Unread's opinionated design wants you to slowly, conscientiously read articles (something I typically have used Instapaper, a read later service, for in the past). Its use of font, color, and lack of distractions (aka, toolbars, back buttons, menus) permits the user a vacation from briskly blowing through articles like the Slayer on a good night. (Yeah, I've been watching too much Buffy.)

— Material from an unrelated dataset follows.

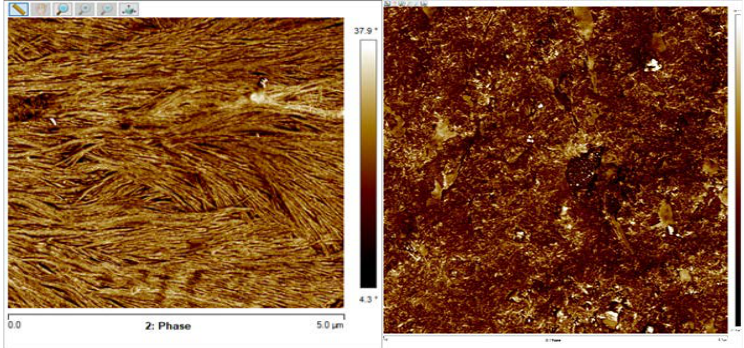
Figure 5. Atomic force microscope images of surface of PUR and its composite with 20 wt.% of Chit ( 8. composite ) [36].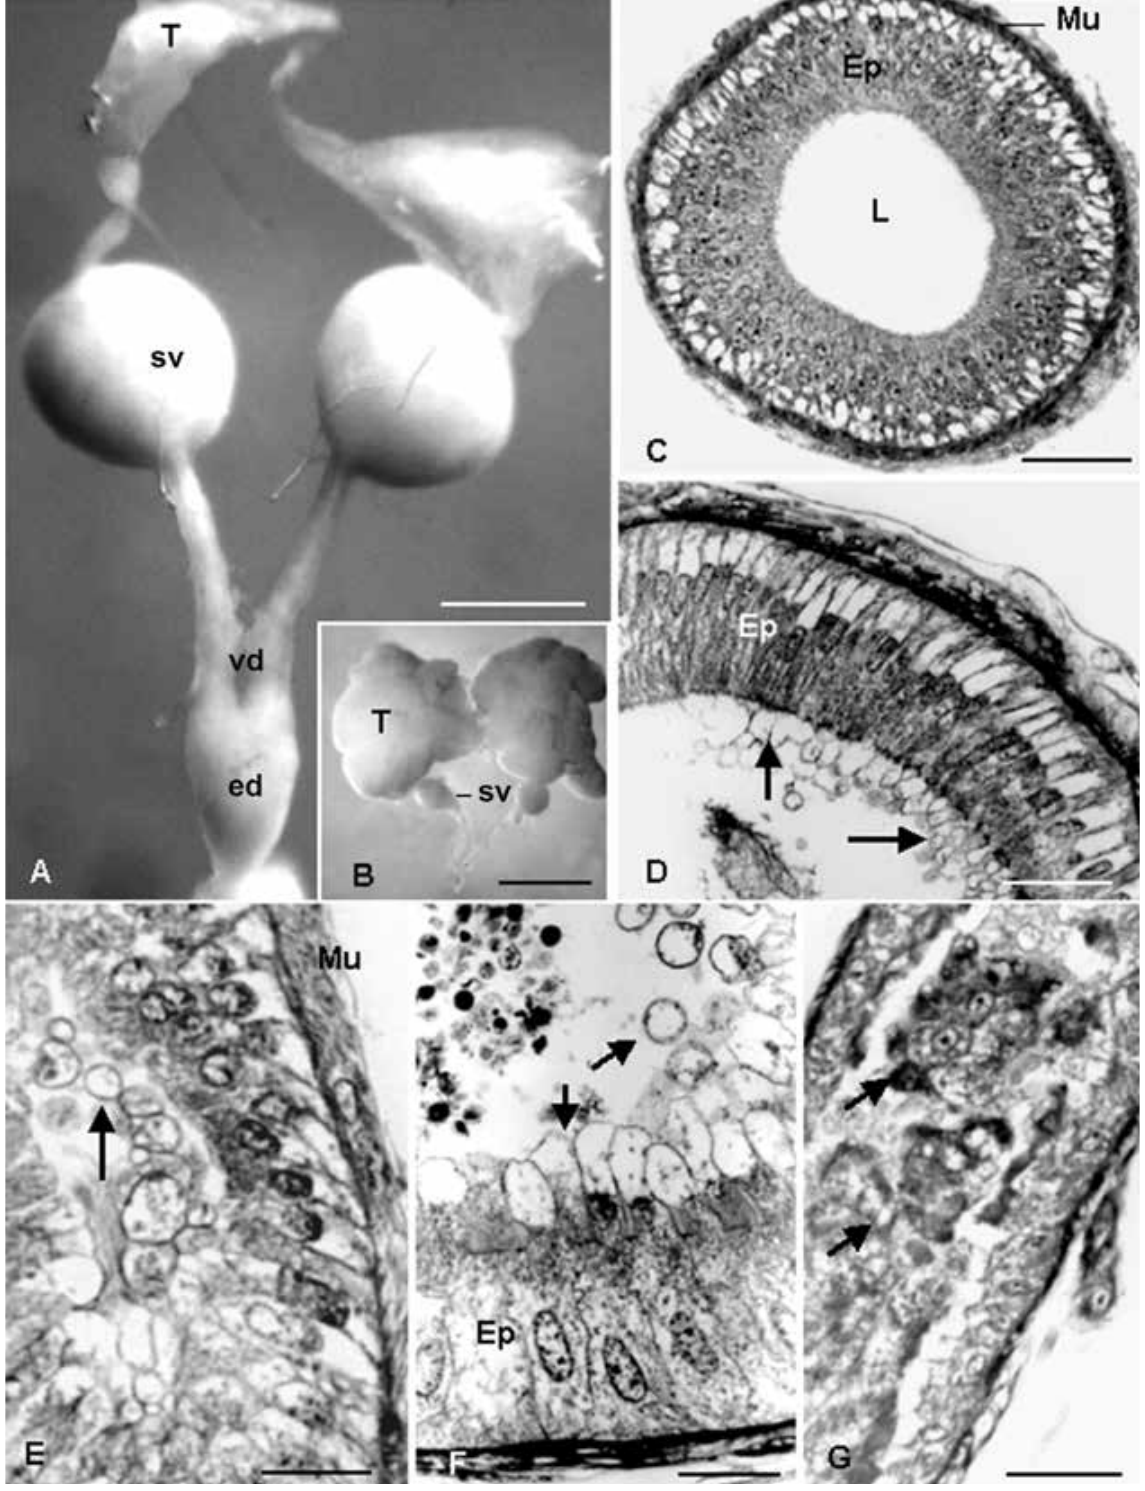
Fig 1. The male reproductive tract of Scaptotrigna xanthotricha . A. Sexually mature male 10-day-old showing degenerated testes (T), enlarged seminal vesicles (sv), vasa deferentia (vd) and the ejaculatory duct (ed). B. Black-eyed pupae showing well-developed testes (T) and dilated seminal vesicles (sv). C-D. Cross section of a seminal vesicle in pink-eyed pupae (C) and brown-eyed pupae (D) showing empty lumen (L), simple prismatic epithelium (Ep), vesicles (arrow), and a muscle layer (Mu). E-F. Cross section of vasa deferentia (E) and seminal vesicles (F) in black-eyed and non-pigmented body pupae showing the secretion in the lumen (arrows). G. Longitudinal section of a vas deferens in black-eyed and pigmented body pupae, showing the different secretions in the lumen (arrows). Bars: A-B = 0,7mm; C-G =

So how does one transition from subscribing to nearly 100 feeds into a relaxed method of reading? Unsubscribing from daily bloat is a good start. I went on a feed diet, striking off several sites that published way too frequently (10-15 articles a day is manageable only if you're breezing through the headlines). I didn't want to breeze through anymore. I wanted the time spent reading my feeds -- let's just call them articles at this point -- to be well-spent. The sites that I threw into NewsBlur were just there in case I wanted to rifle through the latest food trends on Chicago Eater, or reference work crap on Search Engine Land. I was using NewsBlur incorrectly, according to the Unread/FeedWrangler mantra; I was, in a sense, using it as a bookmarking tool. Luckily, I had collected a lot of these sites into folders, and two of them -- Core and Important -- housed the sites that I most frequently read. Nixing several other less important folders, and rearranging sites within them, made the transition quite easy.
While it's only been a few days and a weekend, the cleanse has lowered my annoyance and anxiety with reading articles en masse, and has made it much more joyful to sift through the most important authors' writings on a daily basis. Like anything in life, sometimes you have to do some spring cleaning to feel relief from clutter. And damn, has Unread made that worthwhile.